Let's identify the top contributors for each component across the different dimensions.

In [None]:
# Function to get top contributors for a factor and component
def get_top_contributors(factor_matrix, component_idx, dimension_mapping, top_n=10):
    # Convert to dense if needed
    if hasattr(factor_matrix, 'todense'):
        factor_dense = factor_matrix.todense()
    else:
        factor_dense = factor_matrix
    
    # Get the values for this component
    component_values = factor_dense[:, component_idx]
    
    # Create a DataFrame with indices and values
    df = pd.DataFrame({
        'Index': range(len(component_values)),
        'Value': component_values
    })
    
    # Sort by value in descending order
    df = df.sort_values('Value', ascending=False)
    
    # Get the top N contributors
    top_contributors = df.head(top_n)
    
    # Map indices to actual names
    reverse_mapping = {v: k for k, v in dimension_mapping.items()}
    top_contributors['Name'] = top_contributors['Index'].map(reverse_mapping)
    
    return top_contributors[['Name', 'Value']]

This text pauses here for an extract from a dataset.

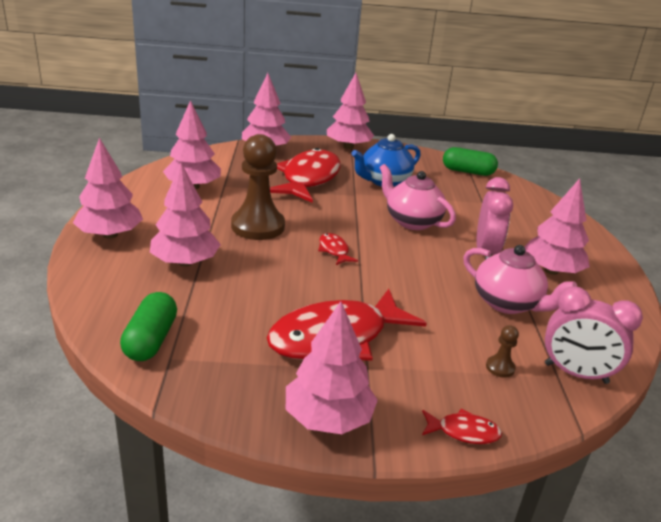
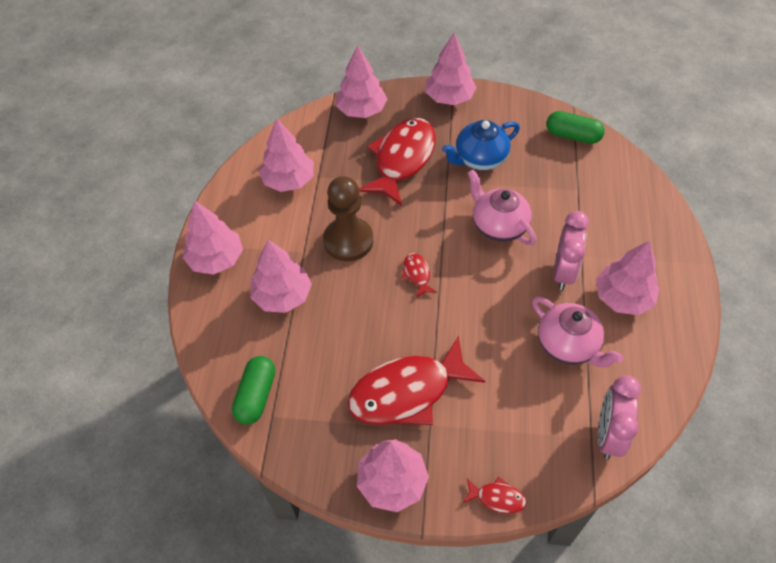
camera: 10 degrees right, 25 degrees up
(500, 367) = (542, 427): brown pawn -> none
(576, 373) = (608, 434): pink clock -> pink clock turned 75 degrees clockwise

# Analyze a specific component (e.g., component 0)
component_to_analyze = 0

print(f"\nAnalyzing Component {component_to_analyze + 1}")
print("------------------------------")

for i, factor in enumerate(factors_list):
    print(f"\nTop contributors in {dimension_names[i]}:")
    top_contributors = get_top_contributors(factor, component_to_analyze, dim_mappings[i], top_n=5)
    display(top_contributors)

## Conclusion

In this notebook, we've demonstrated how to use the `trokachat_tensor_decomp` package to:

1. Load tensor data from CSV files
2. Create a sparse tensor representation
3. Estimate the optimal tensor rank using denoising loss calculation
4. Visualize the rank estimation results
5. Perform tensor decomposition with the selected rank
6. Save and analyze the decomposition results

The package provides a clean, modular interface to tensor decomposition operations, making the analysis workflow more readable and maintainable.